This is more of a generic question which has to do with static variables and the process life cycle.
I have developed a heavy multi threaded signal processing Android app. It is targeted at API level 9 and above, and if I can it will restricted to only dual core devices. This is purely an academic App and not intended for the general user, and has been developed for teaching Digital Signal Processing. So for this reason I am calculating the DFT many times and so forth so there is quite a bit of computation and size allocation required.
I have declared a bunch of static float and double arrays which get used in static functions like in the example below. The complete code is is a bit to big to put here, so the example below just illustrates the idea.
public class SpecMod {
//Example of global static declarations
static double [][] spectrum = null;
static double [][] phaseMat = null;
static float [][] mframes = null;
static float [][] sframes = null;
static double [] mag = null;
static double [] Pxx = null;
static double [] GAMk = null;
static int nfft = 512;
static float nsegs = 560;
//Compute FFT data
public static void calcSpec(int fs, float [] buffer, float f, float g){
//Example of static array memory allocation
sframes = new float[nlen][(int) nsegs];
spectrum = new double[nfft][(int) nsegs];
phaseMat = new double[nfft][(int) nsegs];
mframes = new float[nlen][(int) nsegs];
mag = new double[nfft];
Pxx = new double[nfft];
GAMk = new double[nfft];
}
public static void fillArrays(){
//Example of array manipulation
for (int j = 0; j < nsegs; j++) {
for (int i = 0; i < nfft; i++) {
mag[i] = spectrum[i][j];
phase[i] = phaseMat[i][j];
Pxx[i] = Math.pow(Math.abs(mag[i]), 2);
GAMk[i] = (Pxx[i] / muPnn[i]);
}
}
}
}
The application is working great as it is.
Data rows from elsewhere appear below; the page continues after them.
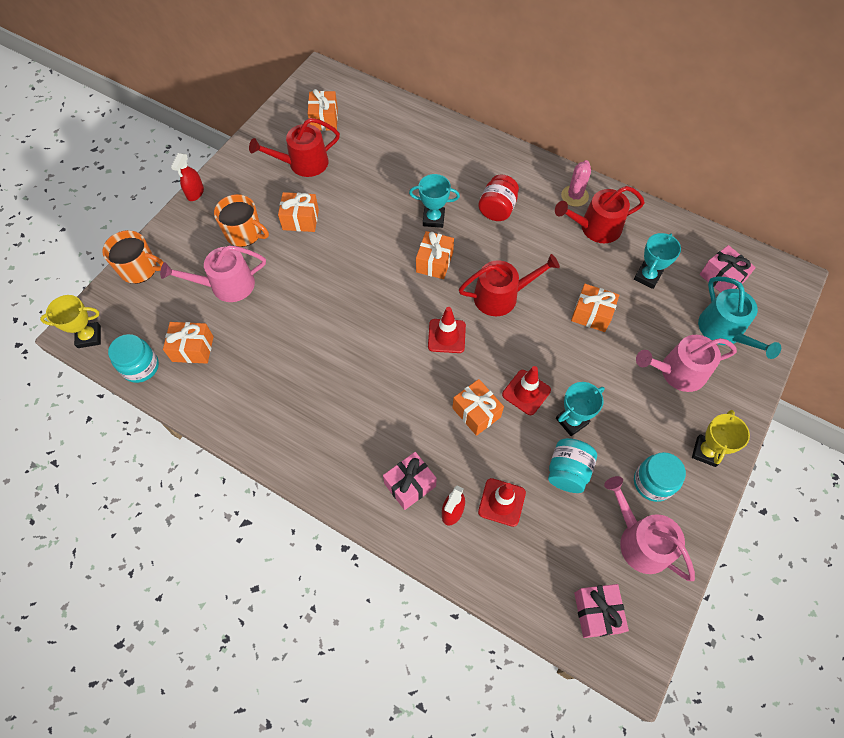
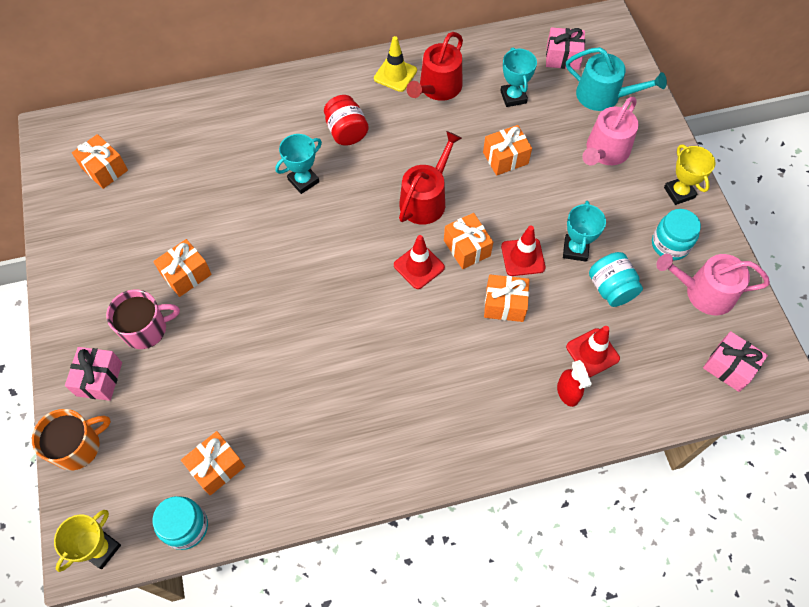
camera: 45 degrees left, 0 degrees up
pink watering can [160,245,266,302] -> none
red spray bottle [171,153,204,201] -> none
orange mug [214,194,269,247] -> pink mug [106,290,180,349]
red watering can [249,118,340,177] -> none
pink gift [383,452,437,510] -> pink gift moved to [65,347,122,401]
orange gift [416,231,454,279] -> orange gift moved to [444,213,493,269]
pink cactus [561,160,591,207] -> yellow traffic cone [374,36,417,92]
The problem lies in different execution times when say the function fillArrays() gets called. The first time the function is called it takes only 4 seconds to complete, however the second and each subsequent time it is run it takes closer to 30 seconds to complete. In log cat you can see that the heap size does increase drastically the second time, but every subsequent time it stays about the same. In MAT the two dimensional array 'spectrum' retains a large portion of heap. This is understandable as it would contain nfft*nsegs (512*560) sized data stored as doubles.
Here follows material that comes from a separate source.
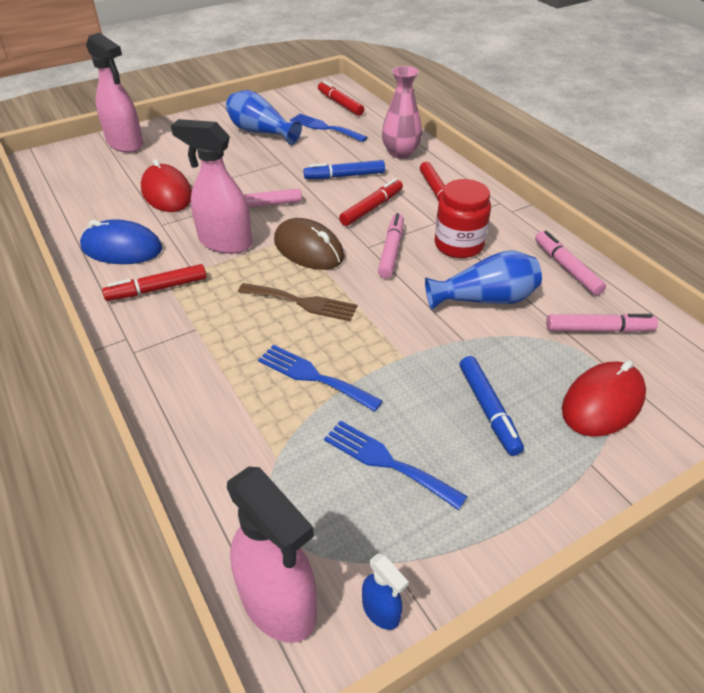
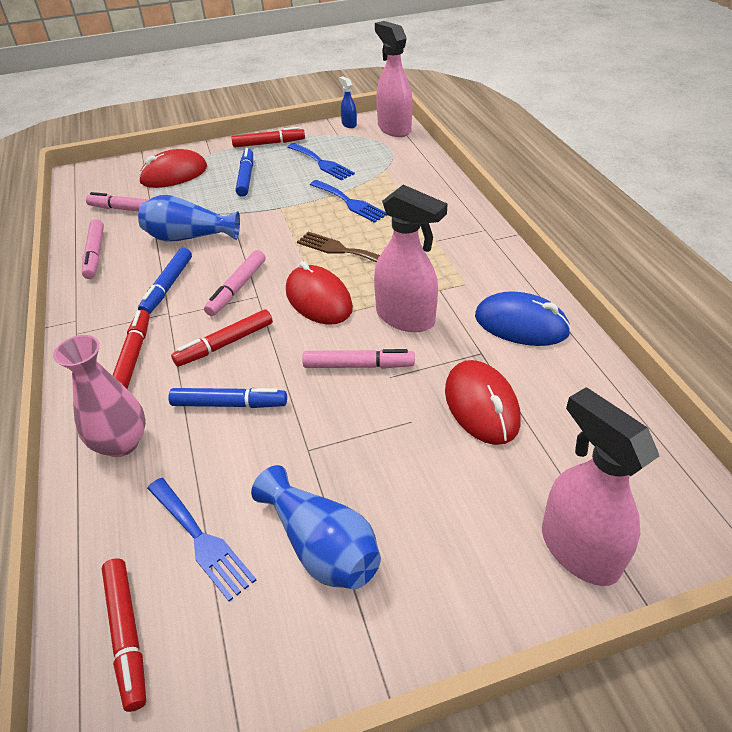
camera: 165 degrees left, 0 degrees up
red marker [102,264,206,301] -> red marker moved to [231,127,305,148]
brown mouse [274,218,344,270] -> red mouse [286,261,353,325]
red jar [435,179,491,258] -> blue marker [138,248,192,314]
So I am not sure if the time taken is due to the Garbage collector or perhaps the interpreter going into each step of the for loops (strange tho if the first execution is still short). I thought maybe for all other arrays, setting them to non-static weakreferences so the garbage collector can clean them up, but it seems everything I try is to the same time effects. So the question is, when using large array objects what is the most effective way to allocate space for them. At the moment they are static, but are not final as the size changes frequently due to user preference. Any help would be great thanks.
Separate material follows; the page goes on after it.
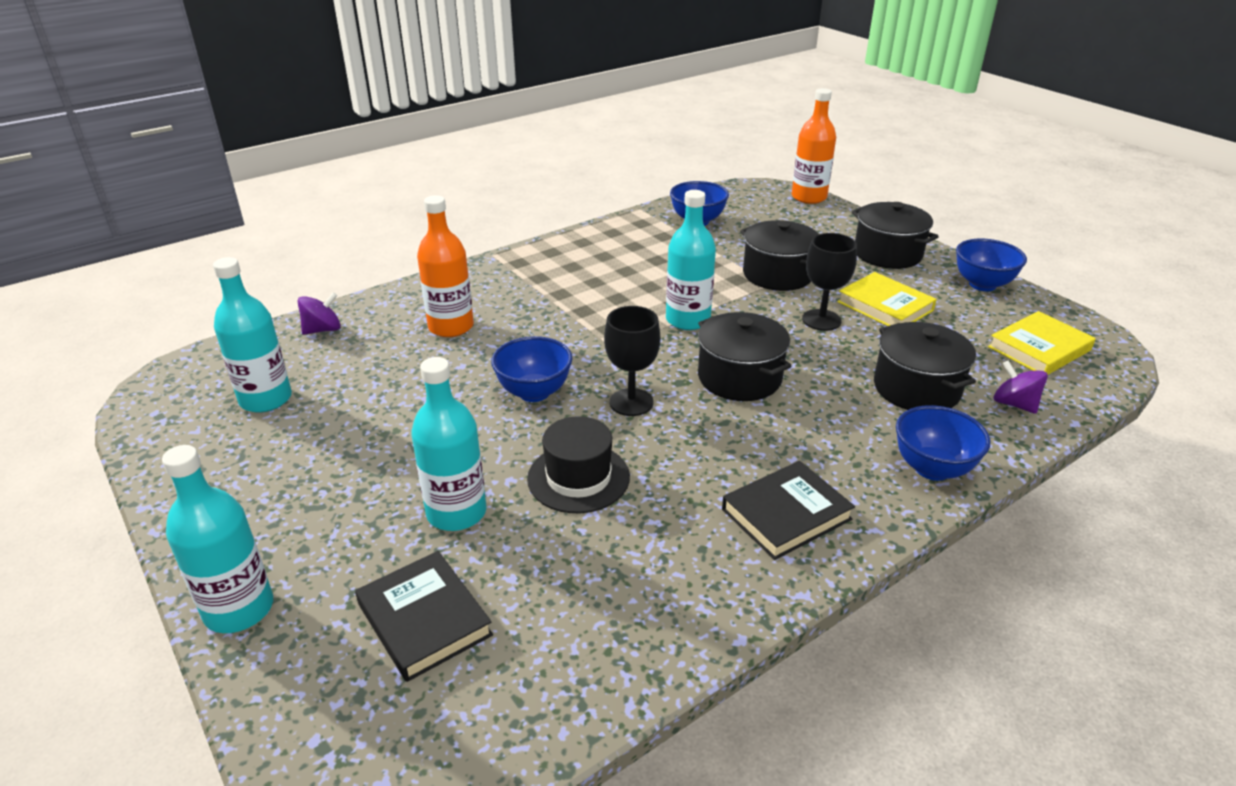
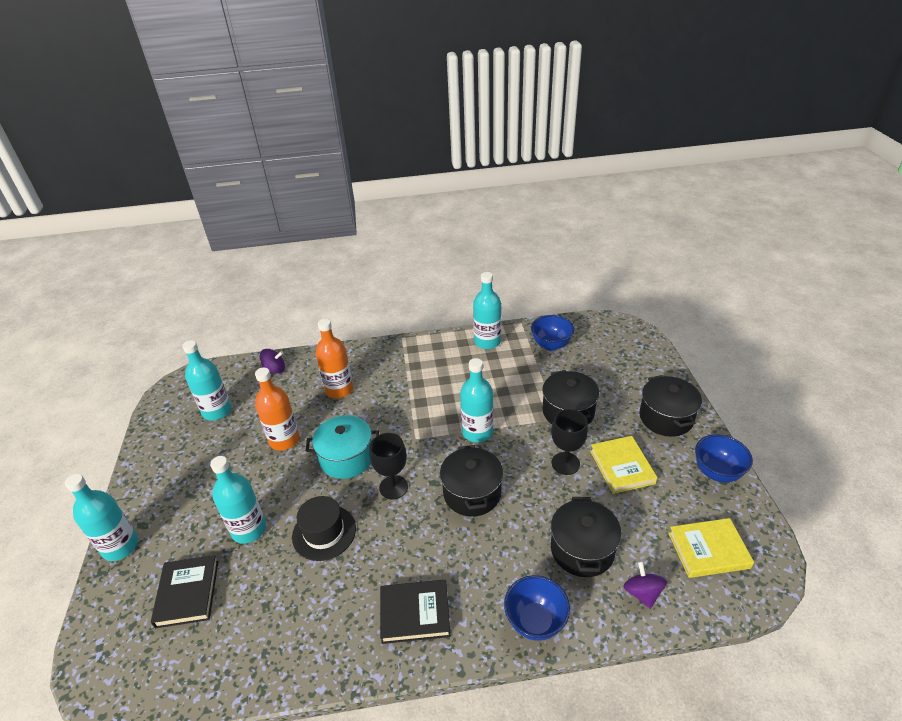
camera: 30 degrees right, 5 degrees up
blue bowl [491,336,572,402] -> turquoise pot [306,415,379,479]
orange bottle [792,88,836,204] -> orange bottle moved to [255,367,300,451]
none -> turquoise bottle [473,272,501,349]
- Note this is just example code, calcSpec() gets called each time the user changes parameters or a new audio file is loaded to compute frequency data 'spectrum', then only after calcSpec is called, the user can call fillArrays(). In terms of profiling, I have been using MemoryAnalyzer and allocation tracker. The odd thing here the time increase is only in fillArrays(). The first execution it take 4seconds, the second (without calling calcSpec() again, so the same spectrum data is used again) it takes 30 seconds. In both Mat and allocation tracker the Retained size and allocation size are the same for every execution.